● STUDY TEXT:
┄┄┄┄┄┄┄┄┄┄┄┄┄┄┄┄┄┄┄┄

Thursday, September 20, 2012

Exercise response to pain



What is pain?
“An unpleasant sensory or emotional experience associated with actual or potential tissue damage. Pain is an unpleasant feeling that is conveyed to the brain by sensory neurons. The discomfort signals actual or potential injury to the body. However, pain is more than a sensation, or the physical awareness of pain; it also includes perception, the subjective interpretation of the discomfort. Perception gives information on the pain's location, intensity, and something about its nature. The various conscious and unconscious responses to both sensation and perception, including the emotional response, add further definition to the overall concept of pain.”

A literature review on “impact of exercise on pain”
There is enough evidence that there is a considerable reduction in pain after resistance training based on the research done by KF Koltyn and RW Arbogast. The main objective was to assess the influence of resistance exercise on pain threshold and pain ratings. After an extensive research done on various subjects there was a conclusion that pain ratings were definitely lower after a session of resistance training and that the pain threshold was increased subsequent to the session. Resistance exercise consisted of 45 minutes of lifting three sets of 10 repetitions at 75% of an individual's one repetition maximum.

┄┄┄┄┄┄┄┄┄┄┄┄┄┄┄┄┄┄┄┄

● DATASET EXCERPTS:
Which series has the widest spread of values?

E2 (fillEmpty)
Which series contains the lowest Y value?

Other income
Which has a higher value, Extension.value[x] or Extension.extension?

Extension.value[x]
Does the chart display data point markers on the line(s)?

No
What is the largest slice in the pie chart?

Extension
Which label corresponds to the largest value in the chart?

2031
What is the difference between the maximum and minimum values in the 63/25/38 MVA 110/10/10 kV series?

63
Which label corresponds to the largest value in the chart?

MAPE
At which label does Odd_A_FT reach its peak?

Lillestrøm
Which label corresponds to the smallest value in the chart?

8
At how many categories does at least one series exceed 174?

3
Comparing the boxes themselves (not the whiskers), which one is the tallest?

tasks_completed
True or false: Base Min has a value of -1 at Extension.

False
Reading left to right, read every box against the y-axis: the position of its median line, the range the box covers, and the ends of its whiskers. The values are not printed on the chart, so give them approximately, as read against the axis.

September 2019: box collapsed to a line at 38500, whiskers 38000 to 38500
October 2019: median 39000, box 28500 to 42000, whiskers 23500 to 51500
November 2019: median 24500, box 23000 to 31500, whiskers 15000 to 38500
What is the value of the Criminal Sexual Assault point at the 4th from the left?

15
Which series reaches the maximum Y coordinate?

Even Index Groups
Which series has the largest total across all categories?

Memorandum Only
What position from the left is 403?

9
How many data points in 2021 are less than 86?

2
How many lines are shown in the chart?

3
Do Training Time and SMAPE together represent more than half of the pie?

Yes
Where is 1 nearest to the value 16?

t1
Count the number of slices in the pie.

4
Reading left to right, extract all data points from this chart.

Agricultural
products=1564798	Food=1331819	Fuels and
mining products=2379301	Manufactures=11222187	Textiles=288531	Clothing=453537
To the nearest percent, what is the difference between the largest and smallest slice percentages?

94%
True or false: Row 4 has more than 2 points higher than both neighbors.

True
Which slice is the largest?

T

┄┄┄┄┄┄┄┄┄┄┄┄┄┄┄┄┄┄┄┄

● PROBLEM DETAILS: Extend the text on exercise and pain, starting after its last sentence. The listing has nothing to do with the text on exercise and pain.

● ANSWER:
“Exercise improves your pain threshold,” says Trent Nessler, PT, DPT, MPT, a vice president with Champion Sports Medicine in Birmingham, Ala. “With chronic pain, your pain threshold drops -- in other words, it takes less pain to make you feel more uncomfortable. With cardiovascular, strengthening, and flexibility exercise, you can improve that pain threshold.”
Studies also show a gross improvement in Fibromyalgic impact questionnaire (FIQ) with reference to pool exercises. For those with chronic pain, exercise may be the last thing you feel like doing. However, a new study finds that getting active may actually help alleviate some pain, including that related to nerve damage. Neuropathic pain or pain caused by nerve damage is a complex problem in which the nerve fibers may be damaged, dysfunctional or injured causing symptoms such as shooting and burning pain and tingling and numbness. The impact of nerve fiber injury includes a change in nerve function both at the site of the injury and the areas that surround it. Some common causes of neuropathic pain include diabetes, multiple sclerosis, shingles, chemotherapy treatment and alcoholism
How exercise relieves pain?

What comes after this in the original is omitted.